Instruction
The listing is to be printed word for word, pictures omitted.
━━━ Listed records
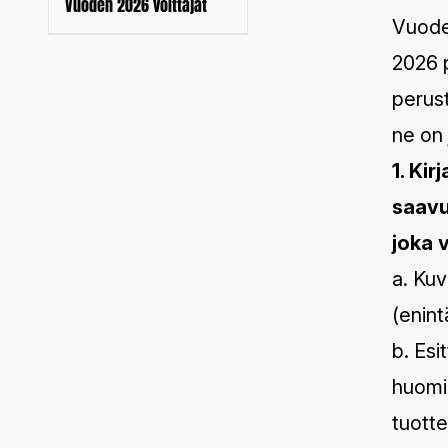
Vuoden 2026 voittajat
Vuode
2026 p
perust
ne on 
1. Ki
saavu
joka 
a. Kuv
(enin
b. Esi
huomio
tuotte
━━━━━━
Answer space
Vuoden 2026 voittajat
Vuode
2026 p
perust
ne on 
1. Ki
saavu
joka 
a. Kuv
(enin
b. Esi
huomio
tuotte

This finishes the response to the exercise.